Он был очень привлекательным. Я рассматривала волосы на его голове, серые пряди красиво смешивались с черными. Ровно уложены. Ткань его костюма переливалась в свете солнца. Его перчатки были сшиты из тонкой белой кожи, идеальные, без единого пятнышка. Его ботинки были черными и отполированными до блеска. Я посмотрела на свое платье. Черная ткань выглядела грязной на солнечном свету, проникавшем в окно машины. Я провела рукой по подолу. Скинула несколько пылинок, отскребла кусочек теста. Это тесто, наверное, до сих пор поднималось в доме мадам.
Он не задал мне ни одного личного вопроса. Не думаю, что даже знал, из какой я страны. Его не интересовало, что творилось в моей голове.
Нет ничего более унизительного, чем наплевательски относиться к разуму человека. Его интересовала лишь оболочка. И он быстро указал на все мои недостатки. Волосы слишком сухие и кудрявые. Кожа слишком загорелая. Уши торчали, когда я убирала волосы. Ступни чересчур большие. Бедра слишком узкие или широкие, в зависимости от примеряемого платья.
Мой мешок стал моим шкафом. Никогда не думала, что останусь там надолго. Я вытаскивала и убирала его под кровать в квартире, которую делила с четырьмя другими манекенщицами. Мы все были равно молодыми, равно потерянными.
За нами следила женщина со строгим взглядом и сжатыми губами. Постоянное присутствие неодобрения в выражении ее лица даже сформировало морщинки. Они уходили вниз, от уголков рта к подбородку. Образовали каналы мрачности. А над верхней губой сложились резкие глубокие линии, отчего она выглядела рассерженной, даже когда засыпала в кресле в гостиной. Ее явная ненависть к нам, красивым девочкам, с которыми ее заставили жить, проявлялась во многих аспектах, а не только в маниакальном контроле нашего рациона питания. Никакой еды после шести вечера. Если кто-то приезжал домой позже, отправлялся спать голодным. Еще она не разрешала выходить после семи вечера. Ее работа – удостовериться, что мы спали.
Она никогда с нами не разговаривала. А когда выдавалась свободная минутка, она занимала стул на кухне и вязала крошечные детские свитера. Мне всегда было интересно, кто же эти дети. И когда она проводит с ними время. И ее ли они.
Мы усердно трудились в течение дня. Бесконечные дни. Одевались в красивые платья, которые показывали в универмагах и временами в витринах. Выпрямив спины. Старые леди щипали нас то тут, то там, щупали ткань, изучали стежки и жаловались на мелочи, чтобы сбить цену. Иногда приходилось позировать на камеру час за часом. Немного поворачивали головы, руки и ноги, чтобы найти лучший угол. И замирали, пока фотограф нажимал на кнопку. Вот что значило быть манекенщицей.

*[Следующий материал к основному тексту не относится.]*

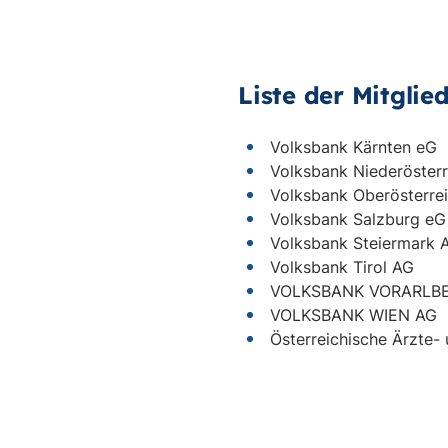
Liste der Mitglie
Volksbank Kärnten eG
Volksbank Niederöster
Volksbank Oberösterre
Volksbank Salzburg eG
Volksbank Steiermark 
Volksbank Tirol AG
VOLKSBANK VORARLBER
VOLKSBANK WIEN AG
Österreichische Ärzte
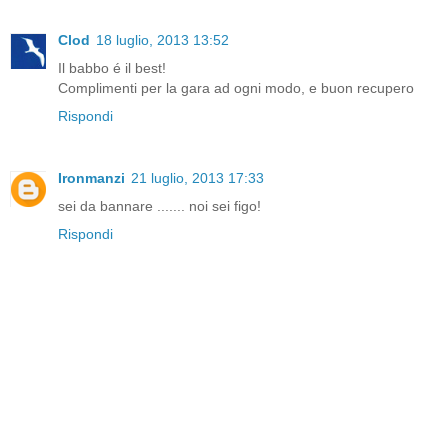
Clod
18 luglio, 2013 13:52
Il babbo é il best!
Complimenti per la gara ad ogni modo, e buon recupero
Rispondi
Ironmanzi
21 luglio, 2013 17:33
sei da bannare ....... noi sei figo!
Rispondi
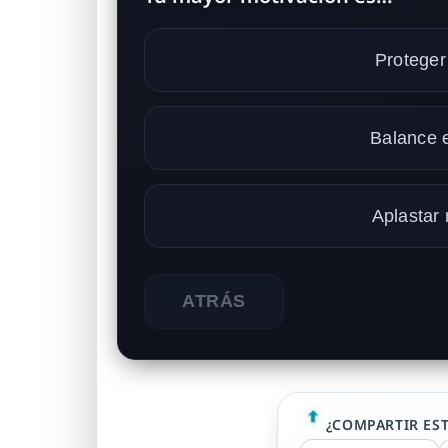
Proteger
Balance e
Aplastar 
ATRÁS
¿COMPARTIR ES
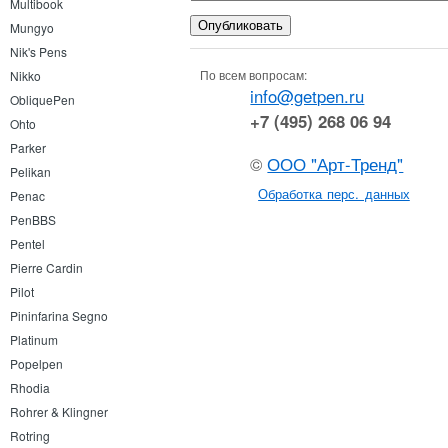
Multibook
Mungyo
Nik's Pens
По всем вопросам:
Nikko
info@getpen.ru
ObliquePen
+7 (495) 268 06 94
Ohto
Parker
©
ООО "Арт-Тренд"
Pelikan
Обработка перс. данных
Penac
PenBBS
Pentel
Pierre Cardin
Pilot
Pininfarina Segno
Platinum
Popelpen
Rhodia
Rohrer & Klingner
Rotring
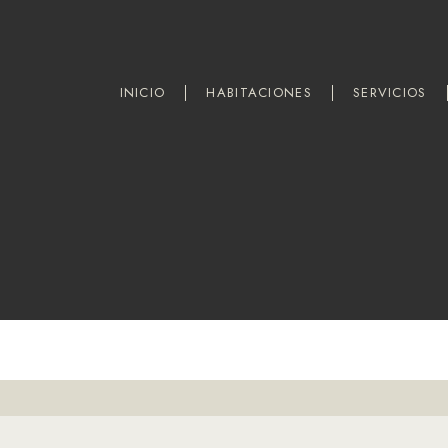
INICIO
HABITACIONES
SERVICIOS
INICIO
HABITACIONES
SERVICIOS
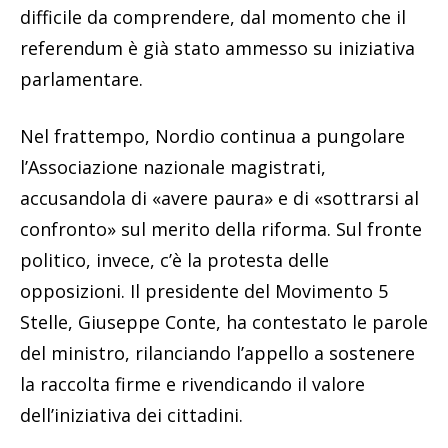
difficile da comprendere, dal momento che il
referendum è già stato ammesso su iniziativa
parlamentare.
Nel frattempo, Nordio continua a pungolare
l’Associazione nazionale magistrati,
accusandola di «avere paura» e di «sottrarsi al
confronto» sul merito della riforma. Sul fronte
politico, invece, c’è la protesta delle
opposizioni. Il presidente del Movimento 5
Stelle, Giuseppe Conte, ha contestato le parole
del ministro, rilanciando l’appello a sostenere
la raccolta firme e rivendicando il valore
dell’iniziativa dei cittadini.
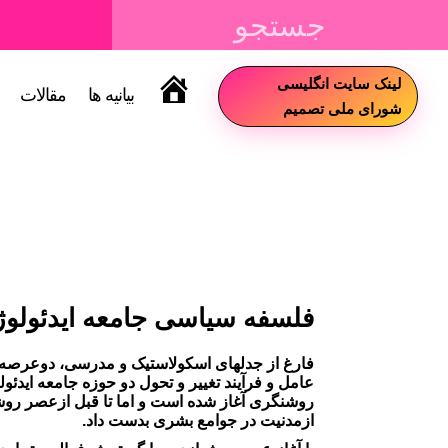
لینک سایت انگلیسی
بیانیه ها
مقالات
سایت
شورای ملی تصمیم
فلسفه سیاسی جامعه ایدئولو
فارغ از جدلهای اسکولاستیک و مدرسی، دوعرصه ا
عامل و فرآیند تغییر و تحول دو حوزه جامعه ایدئو
روشنگری آغاز شده است و اما تا قبل ازعصر روشن
ازمدنیت در جوامع بشری بدست داد.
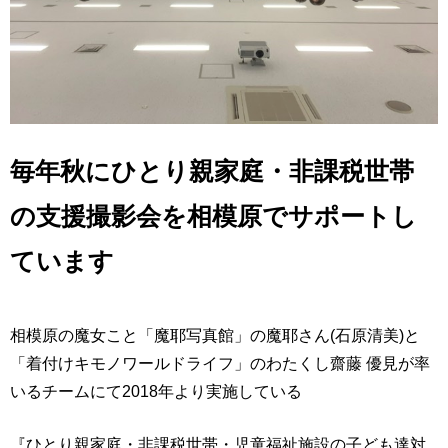
毎年秋にひとり親家庭・非課税世帯
の支援撮影会を相模原でサポートし
ています
相模原の魔女こと「魔耶写真館」の魔耶さん(石原清美)と
「着付けキモノワールドライフ」のわたくし齋藤 優見が率
いるチームにて2018年より実施している
『ひとり親家庭・非課税世帯・児童福祉施設の子ども達対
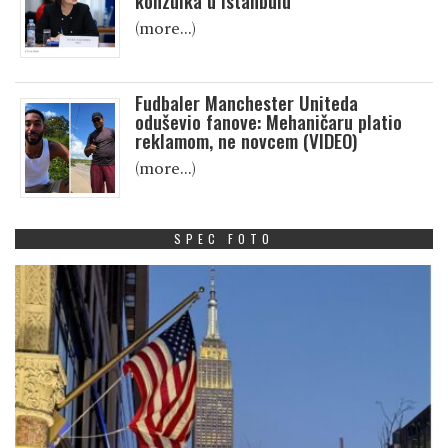
konzulka u Istanbulu
(more…)
Fudbaler Manchester Uniteda
oduševio fanove: Mehaničaru platio
reklamom, ne novcem (VIDEO)
(more…)
SPEC FOTO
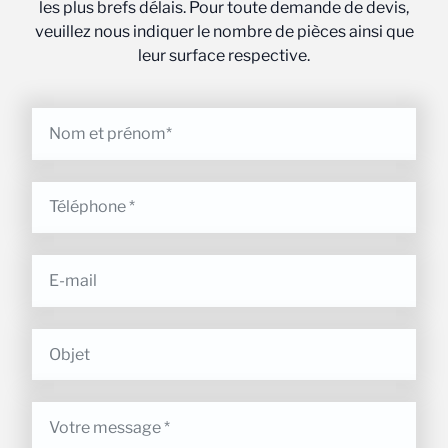
les plus brefs délais. Pour toute demande de devis,
veuillez nous indiquer le nombre de pièces ainsi que
leur surface respective.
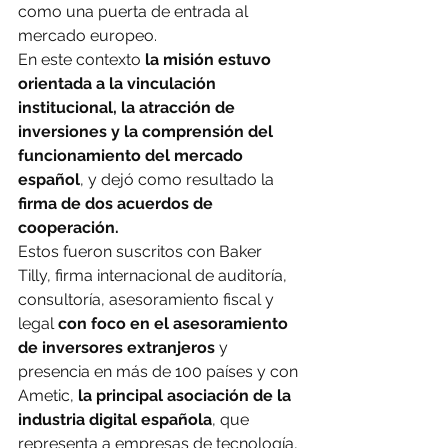
como una puerta de entrada al 
mercado europeo.
En este contexto 
la misión estuvo 
orientada a la vinculación 
institucional, la atracción de 
inversiones y la comprensión del 
funcionamiento del mercado 
español
, y dejó como resultado la 
firma de dos acuerdos de 
cooperación.
Estos fueron suscritos con Baker 
Tilly, firma internacional de auditoría, 
consultoría, asesoramiento fiscal y 
legal 
con foco en el asesoramiento 
de inversores extranjeros 
y 
presencia en más de 100 países y con 
Ametic, 
la principal asociación de la 
industria digital española
, que 
representa a empresas de tecnología, 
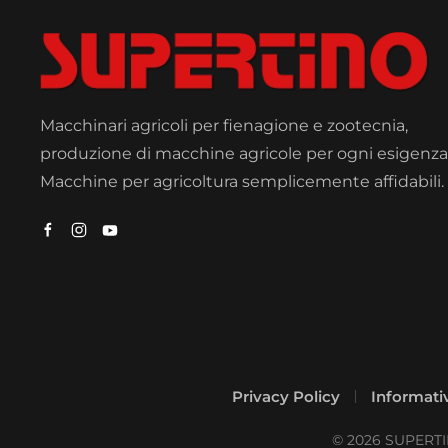
Macchinari agricoli per fienagione e zootecnia,
produzione di macchine agricole per ogni esigenza
Macchine per agricoltura semplicemente affidabili.
Privacy Policy
Informativ
©
2026
SUPERTINO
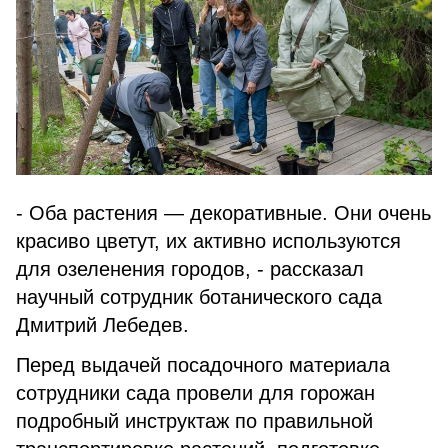
- Оба растения — декоративные. Они очень
красиво цветут, их активно используются
для озеленения городов, - рассказал
научный сотрудник ботанического сада
Дмитрий Лебедев.
Перед выдачей посадочного материала
сотрудники сада провели для горожан
подробный инструктаж по правильной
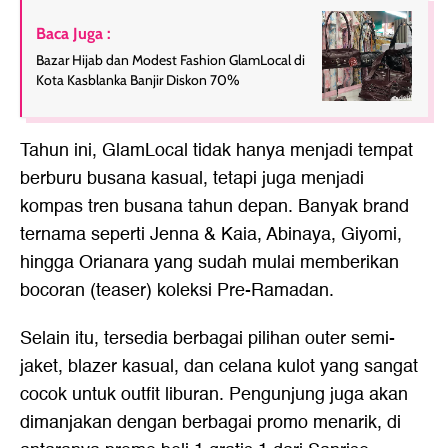
Baca Juga :
Bazar Hijab dan Modest Fashion GlamLocal di
Kota Kasblanka Banjir Diskon 70%
Tahun ini, GlamLocal tidak hanya menjadi tempat
berburu busana kasual, tetapi juga menjadi
kompas tren busana tahun depan. Banyak brand
ternama seperti Jenna & Kaia, Abinaya, Giyomi,
hingga Orianara yang sudah mulai memberikan
bocoran (teaser) koleksi Pre-Ramadan.
Selain itu, tersedia berbagai pilihan outer semi-
jaket, blazer kasual, dan celana kulot yang sangat
cocok untuk outfit liburan. Pengunjung juga akan
dimanjakan dengan berbagai promo menarik, di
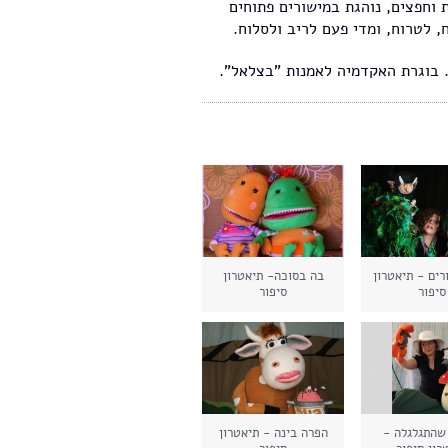
 וחפצים, נוהגת במישורים פתוחים
, לטרוח, ומדי פעם לריב ולסלוח.
. בוגרת האקדמיה לאמנות "בצלאל".
רים - תיאטרון
בה בסוכה- תיאטרון
סיפור
סיפור
שהתגלגלה -
הפרה בינה - תיאטרון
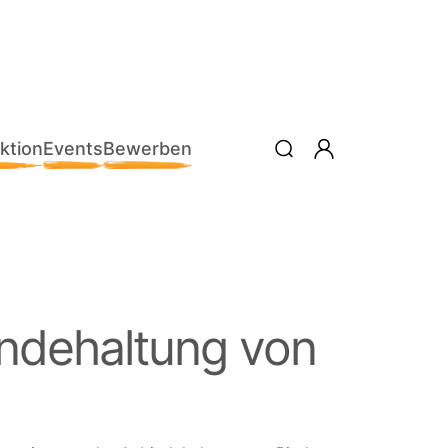
ktion
Events
Bewerben
indehaltung von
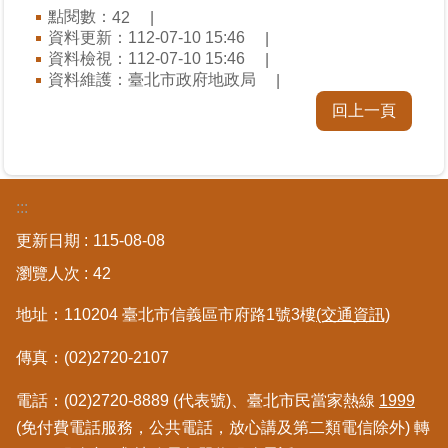
點閱數：
42
區
資料更新：112-07-10 15:46
資料檢視：112-07-10 15:46
綜
資料維護：臺北市政府地政局
合
回上一頁
資
訊
熱
門
:::
關
鍵
更新日期
115-08-08
字
瀏覽人次
42
都
地址：110204 臺北市信義區市府路1號3樓
(交通資訊)
更/
地
傳真：(02)2720-2107
政
資
電話：(02)2720-8889 (代表號)、臺北市民當家熱線
1999
訊
平
(免付費電話服務，公共電話，放心講及第二類電信除外) 轉
台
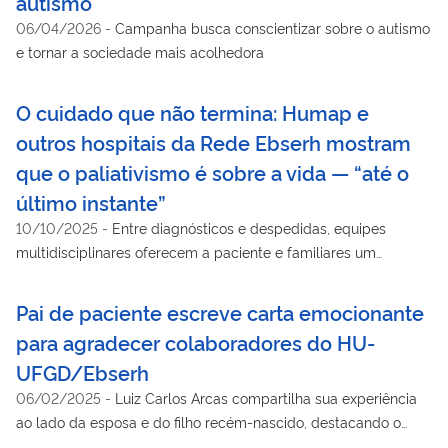
autismo
06/04/2026
-
Campanha busca conscientizar sobre o autismo
e tornar a sociedade mais acolhedora
O cuidado que não termina: Humap e
outros hospitais da Rede Ebserh mostram
que o paliativismo é sobre a vida — “até o
último instante”
10/10/2025
-
Entre diagnósticos e despedidas, equipes
multidisciplinares oferecem a paciente e familiares um
caminho de leveza e dignidade
Pai de paciente escreve carta emocionante
para agradecer colaboradores do HU-
UFGD/Ebserh
06/02/2025
-
Luiz Carlos Arcas compartilha sua experiência
ao lado da esposa e do filho recém-nascido, destacando o
profissionalismo e a dedicação da equipe do hospital.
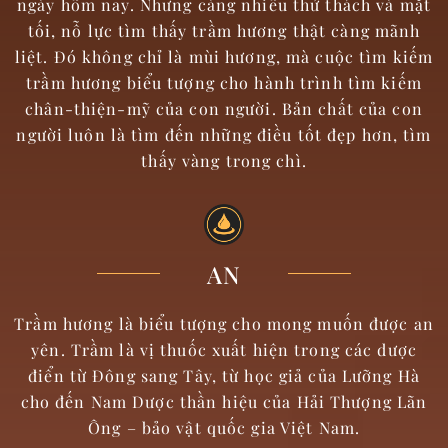
ngày hôm nay. Nhưng càng nhiều thử thách và mặt
tối, nỗ lực tìm thấy trầm hương thật càng mãnh
liệt. Đó không chỉ là mùi hương, mà cuộc tìm kiếm
trầm hương biểu tượng cho hành trình tìm kiếm
chân-thiện-mỹ của con người. Bản chất của con
người luôn là tìm đến những điều tốt đẹp hơn, tìm
thấy vàng trong chì.
AN
Trầm hương là biểu tượng cho mong muốn được an
yên. Trầm là vị thuốc xuất hiện trong các dược
điển từ Đông sang Tây, từ học giả của Lưỡng Hà
cho đến Nam Dược thần hiệu của Hải Thượng Lãn
Ông – bảo vật quốc gia Việt Nam.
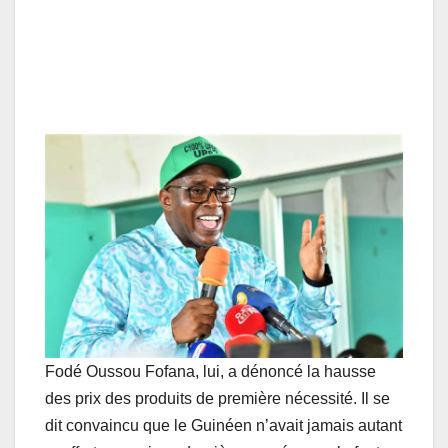
Fodé Oussou Fofana, lui, a dénoncé la hausse
des prix des produits de première nécessité. Il se
dit convaincu que le Guinéen n’avait jamais autant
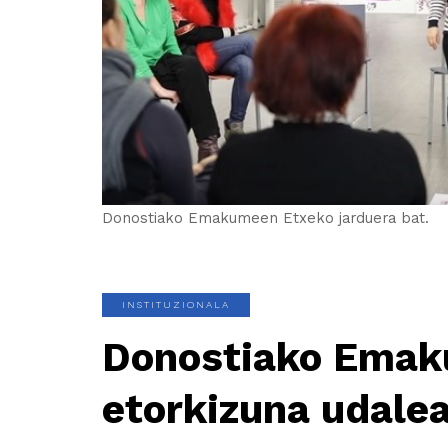
Donostiako Emakumeen Etxeko jarduera bat.
INSTITUZIONALA
Donostiako Emak
etorkizuna udale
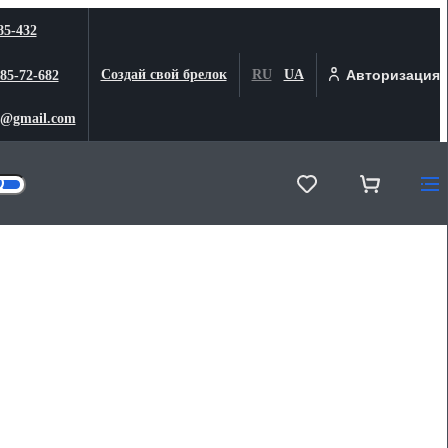
85-432
Создай свой брелок
RU
UA
Авторизация
 85-72-682
@gmail.com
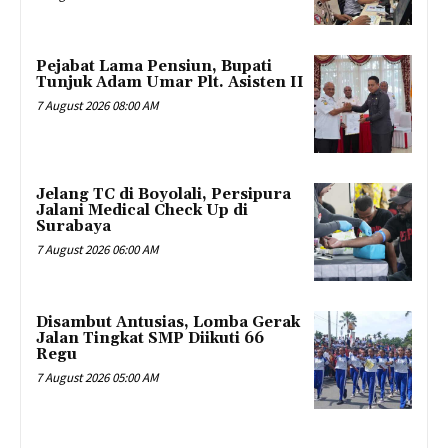
Pejabat Lama Pensiun, Bupati
Tunjuk Adam Umar Plt. Asisten II
7 August 2026 08:00 AM
Jelang TC di Boyolali, Persipura
Jalani Medical Check Up di
Surabaya
7 August 2026 06:00 AM
Disambut Antusias, Lomba Gerak
Jalan Tingkat SMP Diikuti 66
Regu
7 August 2026 05:00 AM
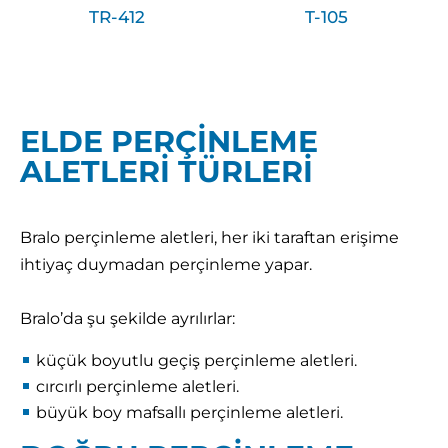
TR-412
T-105
ELDE PERÇİNLEME
ALETLERİ TÜRLERİ
Bralo perçinleme aletleri, her iki taraftan erişime
ihtiyaç duymadan perçinleme yapar.
Bralo’da şu şekilde ayrılırlar:
küçük boyutlu geçiş perçinleme aletleri.
cırcırlı perçinleme aletleri.
büyük boy mafsallı perçinleme aletleri.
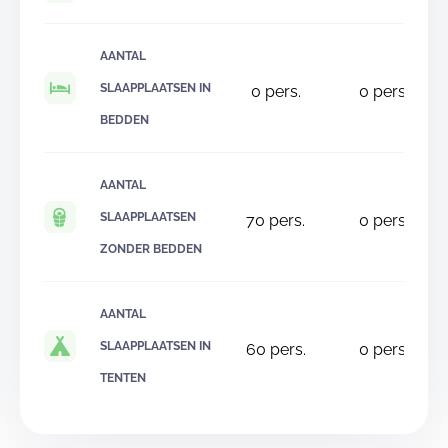
AANTAL
SLAAPPLAATSEN IN
0
pers.
0
pers.
BEDDEN
AANTAL
SLAAPPLAATSEN
70
pers.
0
pers.
ZONDER BEDDEN
AANTAL
SLAAPPLAATSEN IN
60
pers.
0
pers.
TENTEN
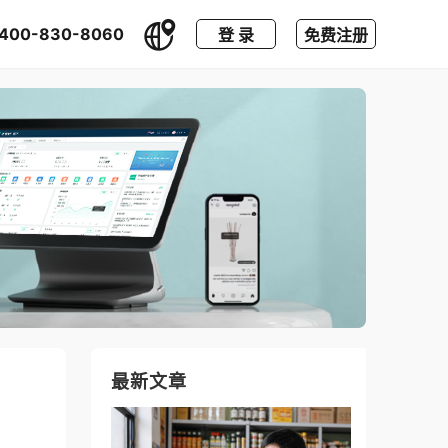
400-830-8060
登 录
免费注册
最新文章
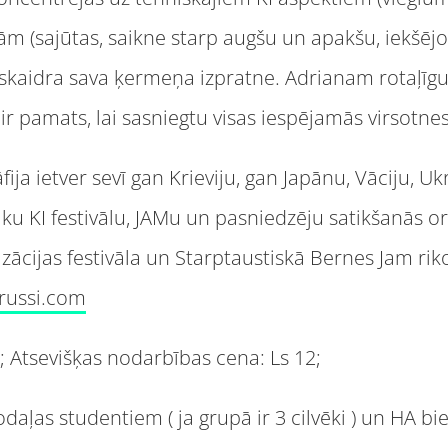
bām (sajūtas, saikne starp augšu un apakšu, iekšējo
kaidra sava ķermeņa izpratne. Adrianam rotaļīgum
ir pamats, lai sasniegtu visas iespējamās virsotnes
ja ietver sevī gan Krieviju, gan Japānu, Vāciju, Ukra
rāku KI festivālu, JAMu un pasniedzēju satikšanās o
ācijas festivāla un Starptaustiskā Bernes Jam rik
russi.com
 Atsevišķas nodarbības cena: Ls 12;
daļas studentiem ( ja grupā ir 3 cilvēki ) un HA b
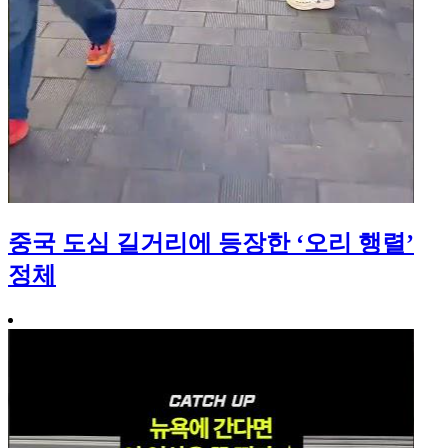
중국 도심 길거리에 등장한 ‘오리 행렬’
정체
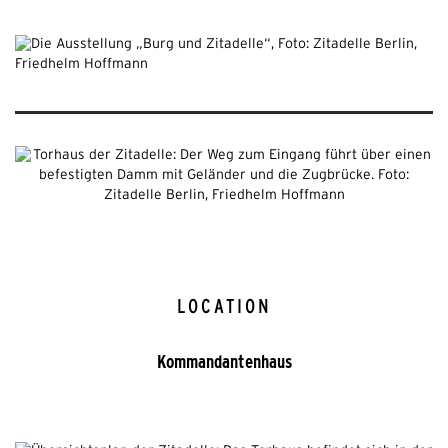
LOCATION
Kommandantenhaus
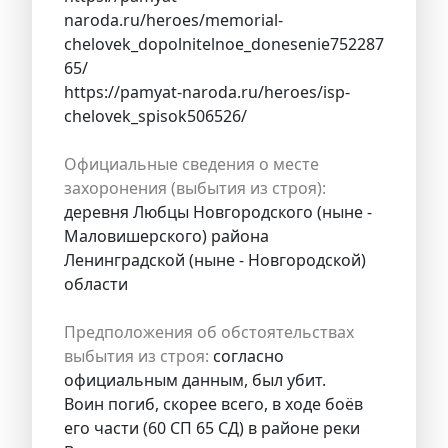
naroda.ru/heroes/memorial-
chelovek_dopolnitelnoe_donesenie752287
65/
https://pamyat-naroda.ru/heroes/isp-
chelovek_spisok506526/
Официальные сведения о месте
захоронения (выбытия из строя):
деревня Любцы Новгородского (ныне -
Маловишерского) района
Ленинградской (ныне - Новгородской)
области
Предположения об обстоятельствах
выбытия из строя:
согласно
официальным данным, был убит.
Воин погиб, скорее всего, в ходе боёв
его части (60 СП 65 СД) в районе реки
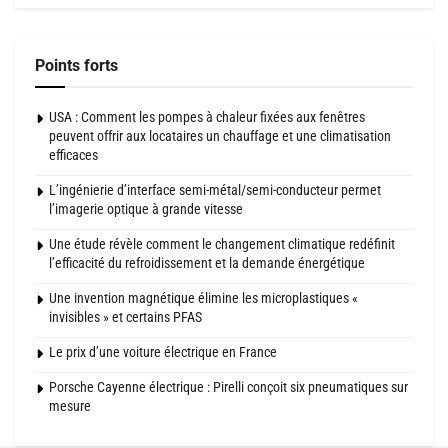
Points forts
USA : Comment les pompes à chaleur fixées aux fenêtres
peuvent offrir aux locataires un chauffage et une climatisation
efficaces
L’ingénierie d’interface semi-métal/semi-conducteur permet
l’imagerie optique à grande vitesse
Une étude révèle comment le changement climatique redéfinit
l’efficacité du refroidissement et la demande énergétique
Une invention magnétique élimine les microplastiques «
invisibles » et certains PFAS
Le prix d’une voiture électrique en France
Porsche Cayenne électrique : Pirelli conçoit six pneumatiques sur
mesure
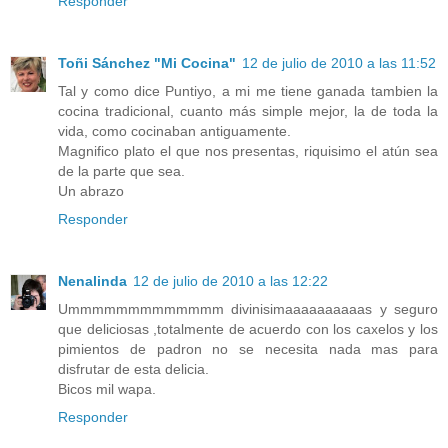
Responder
Toñi Sánchez "Mi Cocina"
12 de julio de 2010 a las 11:52
Tal y como dice Puntiyo, a mi me tiene ganada tambien la
cocina tradicional, cuanto más simple mejor, la de toda la
vida, como cocinaban antiguamente.
Magnifico plato el que nos presentas, riquisimo el atún sea
de la parte que sea.
Un abrazo
Responder
Nenalinda
12 de julio de 2010 a las 12:22
Ummmmmmmmmmmmm divinisimaaaaaaaaaas y seguro
que deliciosas ,totalmente de acuerdo con los caxelos y los
pimientos de padron no se necesita nada mas para
disfrutar de esta delicia.
Bicos mil wapa.
Responder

Со временем я выучила, как выглядело мое лицо с каждого угла камеры. Знала, что взгляд изменится, если прищурюсь – не сильно, чтобы кожа под глазами не сморщилась, но достаточно, чтобы взгляд стал более пристальным и слегка загадочным. С помощью простого наклона бедра я могла контролировать форму своего тела.
Месье Понсард все внимательно контролировал. Если мы выглядели слишком бледными, он подходил и сам щипал нас за щеки. И всегда сосредоточивал взгляд на том, чего не видели мы. Его тонкие пальцы с хорошим маникюром щипали сильно, и он радостно кивал, завидев распространяющуюся по щекам красноту. Мы смаргивали слезы.
Глава шестая
– Вы плачете?
Временная сиделка походит к столу, за которым она сидит, упираясь локтями в стол и обхватив голову руками. Она вздрагивает и быстро вытирает слезы.
– Нет, нет, – отвечает она, но дрожь в голосе выдает ее. Она отодвигает несколько черно-белых фотографий, переворачивает изображением вниз.
– Можно посмотреть?
Сара, так ее зовут, приходила к ней уже несколько раз.
Дорис качает головой:
– В них нет ничего особенного. Всего лишь старые фотографии. Старых друзей больше нет с нами. Все умирают. Люди пытаются жить как можно дольше, но знаете, что? Быть старым невесело. Нет смысла жить. Когда все остальные мертвы.
– Не хотите показать мне? Тех людей, которые что-то для вас значили?
Ее пальцы касаются стопки фотографий. А потом ее рука замирает.
– Может, у вас есть фотография вашей мамы? – пытается вызнать Сара.
Дорис достает из стопки фотографию. С мгновение рассматривает ее:
– Я не очень хорошо ее знала. Только первые тринадцать лет.
– А что потом случилось? Она умерла?
– Нет, но это долгая история. Слишком долгая, чтобы быть интересной.